:: Provided records ::
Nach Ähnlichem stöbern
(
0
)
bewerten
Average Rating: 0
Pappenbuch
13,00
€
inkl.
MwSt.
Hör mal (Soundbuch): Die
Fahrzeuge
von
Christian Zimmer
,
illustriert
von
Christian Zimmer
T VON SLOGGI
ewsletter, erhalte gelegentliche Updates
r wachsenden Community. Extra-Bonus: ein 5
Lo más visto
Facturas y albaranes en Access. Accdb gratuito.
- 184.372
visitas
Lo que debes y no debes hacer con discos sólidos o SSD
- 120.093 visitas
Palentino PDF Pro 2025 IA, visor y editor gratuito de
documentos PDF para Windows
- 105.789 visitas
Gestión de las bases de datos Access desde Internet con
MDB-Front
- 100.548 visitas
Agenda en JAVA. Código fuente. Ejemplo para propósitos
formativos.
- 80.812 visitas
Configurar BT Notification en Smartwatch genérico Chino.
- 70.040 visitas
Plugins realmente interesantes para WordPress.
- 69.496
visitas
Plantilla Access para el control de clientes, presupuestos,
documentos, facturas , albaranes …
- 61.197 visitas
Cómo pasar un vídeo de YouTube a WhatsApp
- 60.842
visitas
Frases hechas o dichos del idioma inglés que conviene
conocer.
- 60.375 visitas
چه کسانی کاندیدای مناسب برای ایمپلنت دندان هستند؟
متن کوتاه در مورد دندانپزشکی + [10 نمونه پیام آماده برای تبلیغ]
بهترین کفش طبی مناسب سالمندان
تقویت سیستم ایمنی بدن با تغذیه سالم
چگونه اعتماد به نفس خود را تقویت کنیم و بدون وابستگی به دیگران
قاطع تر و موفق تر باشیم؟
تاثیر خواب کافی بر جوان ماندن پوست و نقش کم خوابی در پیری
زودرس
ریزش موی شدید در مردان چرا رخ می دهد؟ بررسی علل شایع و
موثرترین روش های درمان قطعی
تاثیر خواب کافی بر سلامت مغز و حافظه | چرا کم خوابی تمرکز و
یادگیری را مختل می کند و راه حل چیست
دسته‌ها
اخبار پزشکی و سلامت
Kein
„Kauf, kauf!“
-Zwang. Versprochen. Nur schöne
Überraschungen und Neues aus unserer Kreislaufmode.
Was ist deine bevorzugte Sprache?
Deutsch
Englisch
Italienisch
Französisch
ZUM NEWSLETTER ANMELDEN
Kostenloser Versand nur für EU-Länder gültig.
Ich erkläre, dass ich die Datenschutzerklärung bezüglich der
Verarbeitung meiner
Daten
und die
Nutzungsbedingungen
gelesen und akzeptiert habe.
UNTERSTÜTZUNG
:::
:: Provided records ::
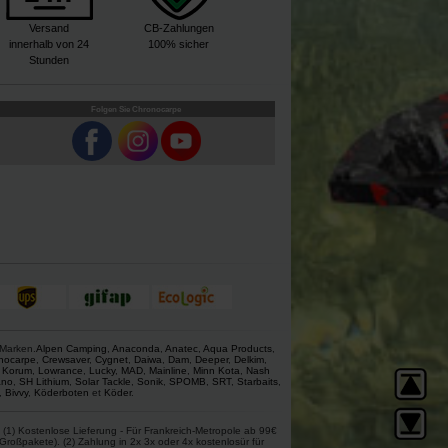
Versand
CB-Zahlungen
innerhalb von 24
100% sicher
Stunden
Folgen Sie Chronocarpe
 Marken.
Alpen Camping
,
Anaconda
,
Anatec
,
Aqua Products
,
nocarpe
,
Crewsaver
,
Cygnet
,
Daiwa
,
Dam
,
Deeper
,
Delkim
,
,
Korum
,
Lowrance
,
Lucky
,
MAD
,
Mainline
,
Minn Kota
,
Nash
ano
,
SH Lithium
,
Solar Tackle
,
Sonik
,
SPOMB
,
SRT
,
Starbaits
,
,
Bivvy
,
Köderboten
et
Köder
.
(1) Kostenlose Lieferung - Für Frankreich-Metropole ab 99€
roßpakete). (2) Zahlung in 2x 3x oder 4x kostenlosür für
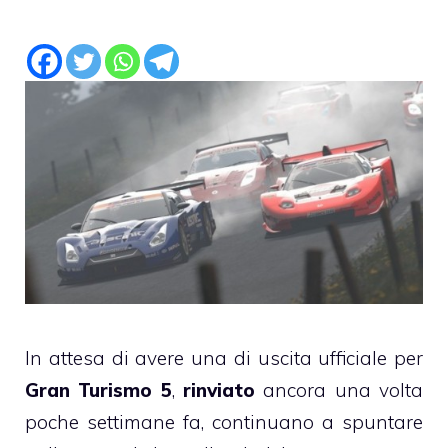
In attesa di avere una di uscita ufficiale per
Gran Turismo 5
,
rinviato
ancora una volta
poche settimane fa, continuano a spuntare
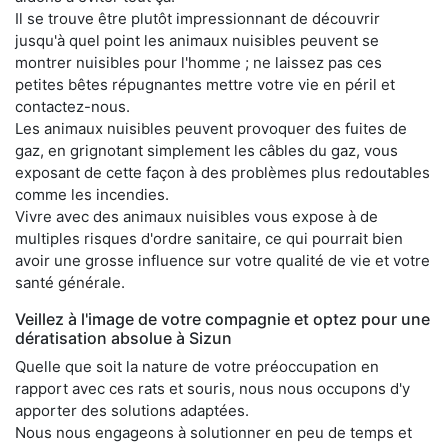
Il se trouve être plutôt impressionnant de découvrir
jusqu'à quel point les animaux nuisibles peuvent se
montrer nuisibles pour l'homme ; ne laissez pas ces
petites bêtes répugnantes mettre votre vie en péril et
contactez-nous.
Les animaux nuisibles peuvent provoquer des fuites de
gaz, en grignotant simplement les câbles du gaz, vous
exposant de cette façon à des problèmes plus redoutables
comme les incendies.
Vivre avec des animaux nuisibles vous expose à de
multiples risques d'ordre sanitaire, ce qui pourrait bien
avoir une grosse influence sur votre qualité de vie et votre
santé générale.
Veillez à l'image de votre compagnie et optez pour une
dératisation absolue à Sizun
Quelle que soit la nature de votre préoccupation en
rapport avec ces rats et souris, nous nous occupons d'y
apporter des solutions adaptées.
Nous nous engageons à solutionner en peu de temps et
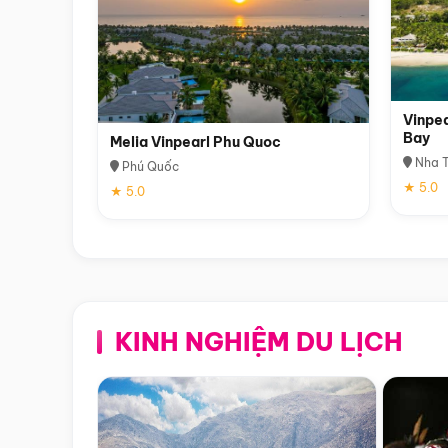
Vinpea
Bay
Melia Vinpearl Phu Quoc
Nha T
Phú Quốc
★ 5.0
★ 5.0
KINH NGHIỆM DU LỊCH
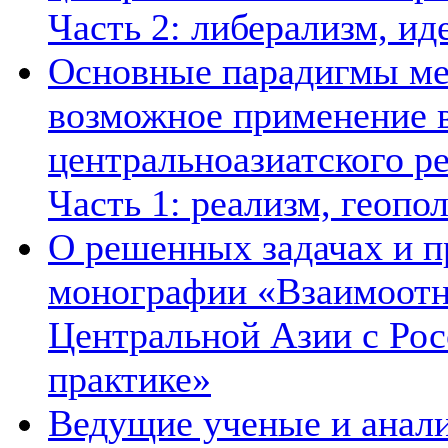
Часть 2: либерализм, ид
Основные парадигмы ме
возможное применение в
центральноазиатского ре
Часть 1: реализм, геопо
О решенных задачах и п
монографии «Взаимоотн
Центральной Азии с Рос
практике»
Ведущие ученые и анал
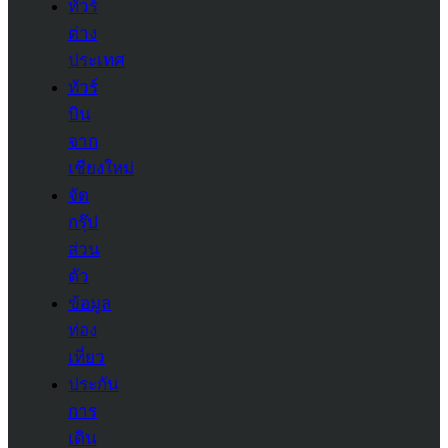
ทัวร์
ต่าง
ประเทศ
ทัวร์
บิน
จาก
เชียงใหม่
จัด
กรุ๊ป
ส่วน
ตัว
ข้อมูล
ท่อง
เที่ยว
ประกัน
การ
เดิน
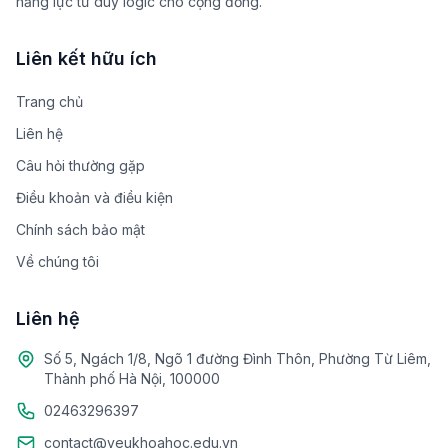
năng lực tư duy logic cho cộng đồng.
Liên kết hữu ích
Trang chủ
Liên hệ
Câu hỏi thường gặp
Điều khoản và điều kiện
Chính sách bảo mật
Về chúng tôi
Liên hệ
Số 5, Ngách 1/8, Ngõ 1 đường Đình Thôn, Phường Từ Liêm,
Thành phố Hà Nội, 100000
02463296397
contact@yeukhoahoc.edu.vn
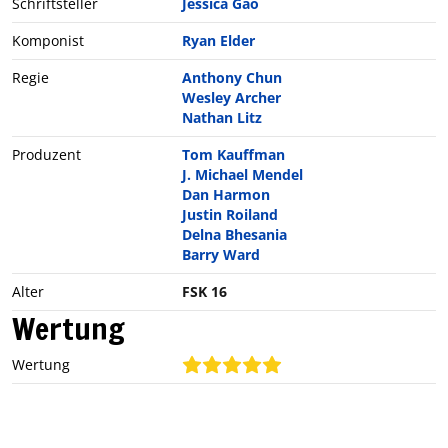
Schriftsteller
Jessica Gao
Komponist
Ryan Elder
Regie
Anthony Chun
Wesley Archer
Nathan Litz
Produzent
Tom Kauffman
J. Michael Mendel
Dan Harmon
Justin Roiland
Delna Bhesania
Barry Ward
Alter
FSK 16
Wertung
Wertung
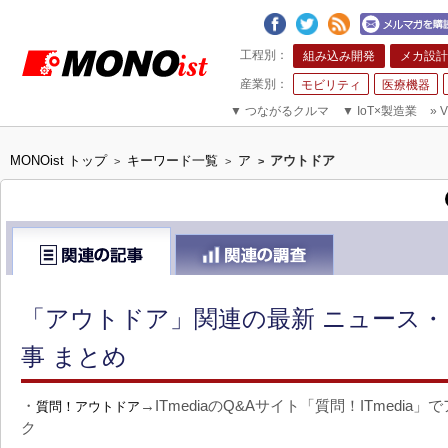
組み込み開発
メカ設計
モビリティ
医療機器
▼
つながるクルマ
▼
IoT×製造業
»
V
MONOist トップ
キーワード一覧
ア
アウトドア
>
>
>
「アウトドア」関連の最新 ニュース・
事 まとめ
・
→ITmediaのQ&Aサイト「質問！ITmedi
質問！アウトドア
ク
:::
:: Provided records ::
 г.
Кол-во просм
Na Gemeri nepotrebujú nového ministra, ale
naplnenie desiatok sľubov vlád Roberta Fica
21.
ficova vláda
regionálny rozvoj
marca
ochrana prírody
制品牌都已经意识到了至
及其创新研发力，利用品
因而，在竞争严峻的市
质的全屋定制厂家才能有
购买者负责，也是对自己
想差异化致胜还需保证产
:::
◆ **What is expected**: Search the entries for the string "تاثیر" and copy each line where it occurs.

◆ **Exercise solution**:
تاثیر خواب کافی بر جوان ماندن پوست و نقش کم خوابی در پیری
تاثیر خواب کافی بر سلامت مغز و حافظه | چرا کم خوابی تمرکز و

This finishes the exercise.